First, we will start by telling you that what is staking and then we will move on to the part of how to do it. Anyone who is involved in cryptocurrency has heard this word. Many of the cryptocurrency beginners do not know about it.
What is Staking?
In staking, you support the network and hold cryptocurrencies for verifying transactions. You can hold cryptocurrency in your digital wallet for supporting the security of the blockchain network.
In staking, you lock your currency and earn a reward through it. You will receive a reward for holding coins and supporting blockchain networks. This reward can be assumed as an interest. You can hold coins and generate passive income through staking. If the value of the coin you hold increases, then you can earn more money through staking.
Staking is not supported by all cryptocurrencies. We will tell you that how can you stake, and which cryptocurrencies provide the facility of staking.
It can be considered an alternative to mining because it is also used for verifying transactions. Staking can be done on a proof-of-stake blockchain. Anyone who has the minimum amount of a specific cryptocurrency can earn staking rewards by validating transactions.
What is Proof of Stake?
It is a consensus mechanism. It helps blockchains to operate energy-efficiently. It maintains the degree of decentralization.
Scott Nadal and Sunny King were the ones to discuss this term first in their Peercoin paper in 2012.
What is Delegated Proof of Stake?
Daniel Larimer designed an alternative version of the consensus mechanism in 2014. It was named delegated proof of stake.
In DPoS, coin balances are committed as votes by users. The number of coins held is proportional to voting power. Delegates are selected based on these votes. These delegates manage the blockchains and ensure security and consensus of the blockchain. The elected delegates get staking rewards. They distribute these rewards in people who elected them depending on their contributions.
How does staking work
Unlike proof of work, which relies on mining for the addition of new blocks into the blockchain, proof of stake produces and validates the new blocks through the staking process.

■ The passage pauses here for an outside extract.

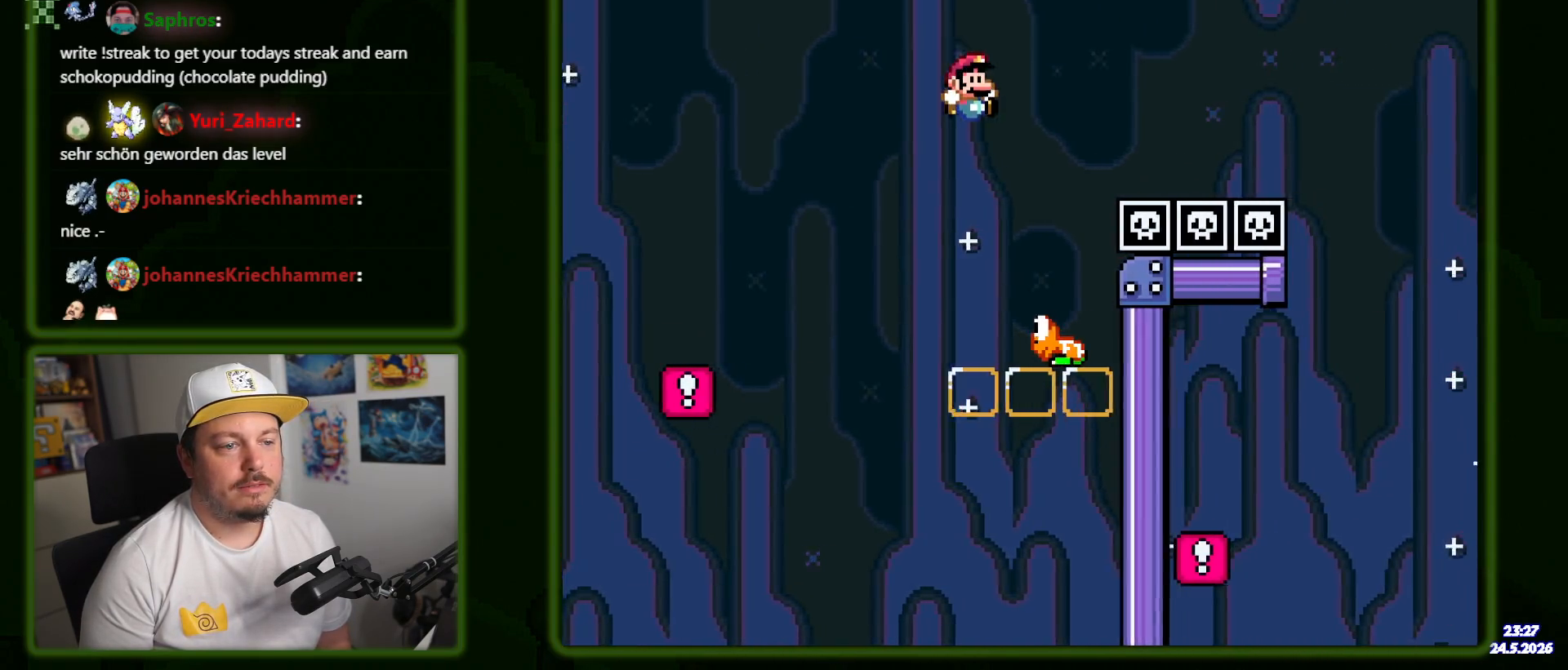
{"buttons": ["B", "Y", "DPAD_RIGHT"], "events": [[34, "DPAD_RIGHT", "up"], [50, "DPAD_LEFT", "down"], [134, "B", "down"], [150, "DPAD_LEFT", "up"], [167, "DPAD_RIGHT", "down"]]}
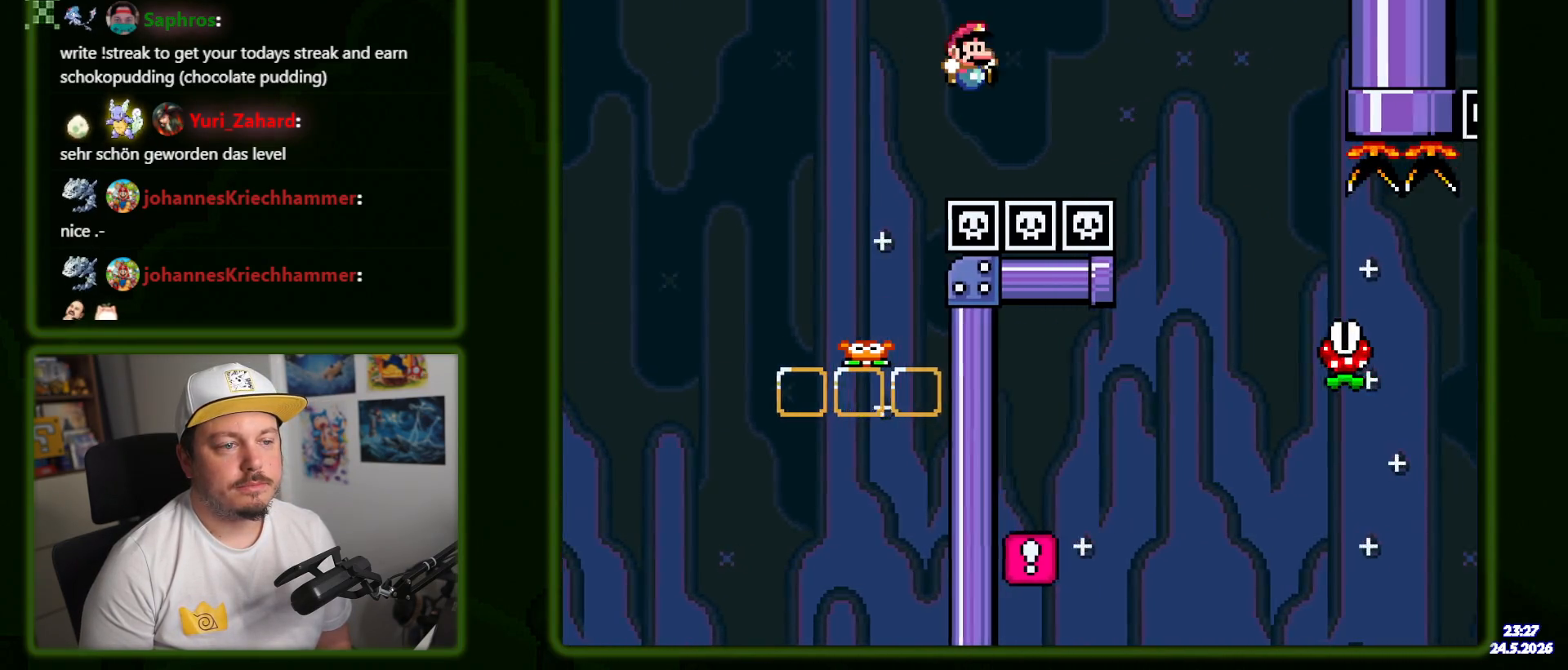
{"buttons": ["B", "Y", "DPAD_UP", "DPAD_LEFT"], "events": [[284, "DPAD_RIGHT", "up"], [384, "DPAD_LEFT", "down"], [467, "DPAD_UP", "down"]]}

In staking, validators lock their coins and they are selected randomly at specific intervals by protocol to build a block. Those participants who stake larger amounts are most likely to be selected as the next block validators.
We do not have to rely on special hardware such as ASIC for producing blocks. In staking, direct investment is done in cryptocurrency. The validators who validate PoS blocks are selected based upon the number of coins that they are staking.
- When a node meets the minimum balance required for staking, then this amount can be deposited in the network as a stake.
- The larger the number of coins being staked, the higher probability to be selected as the next validator.
- The validator will receive a reward when a block is created successfully just like proof-of-work chains reward the miners.
- If a validator tries to attack the network or double sign, then they lose their stake part
You receive a reward when you stake a cryptocurrency. Mostly it is a fixed percentage per year. This percentage can change from time to time. You can receive rewards individually or by using a pool. We will be discussing the staking pool later in this article.
How rewards are calculated:
The method of calculating staking rewards is different for every blockchain network.
Many different factors help in the calculation of staking rewards.
- Number of coins: The staking reward depends on the number of coins that are being staked, by the validator
- Duration of staking: for how long the coins have been staked by the validator.
- Number of coins on the network: Another important factor is how many total coins have been staked on a blockchain network
- Inflation rate
A fixed percentage is used to determine staking awards. Validators distribute these rewards to compensate for inflation. Users are encouraged to spend their coins through inflation. This increases the usage of coins as cryptocurrencies.
The frequency of blocks that a cryptocurrency network produces also helps in determining the staking rewards.
A group of coin holders merges their resources in a staking pool, for increasing the chances to validate blocks and receive rewards. Staking power is combined and the rewards are shared proportionally to those who contributed to the pool.
A lot of expertise and time is required for setting up or maintaining a staking pool. They are most effective on networks that have a high barrier of entry.
Pools provide additional flexibility to individual stakeholders. The stake is locked for a specified period and the withdrawal time is set by the protocol.
It is considered ideal that new users should join the pool instead of staking alone.
In this process, staking is done on a wallet which is not connected to an internet connection. It is done mostly by using a hardware wallet. However, a software wallet can also be used.
Networks that provide the facility of cold staking hold the user funds offline and allow them to stake. If coins are moved out of the cold storage by the stakeholder, then they will stop receiving any reward.
It is best for stakeholders who want their funds to be protected at a maximum level.
Eligibility criteria for staking:
the criteria to be eligible for staking is
- Your identity must be verified
- A minimum balance of specific cryptocurrency must be possessed.
- You must hold the eligible cryptocurrency.
Hope now you are very much clear that what is staking and how to do it.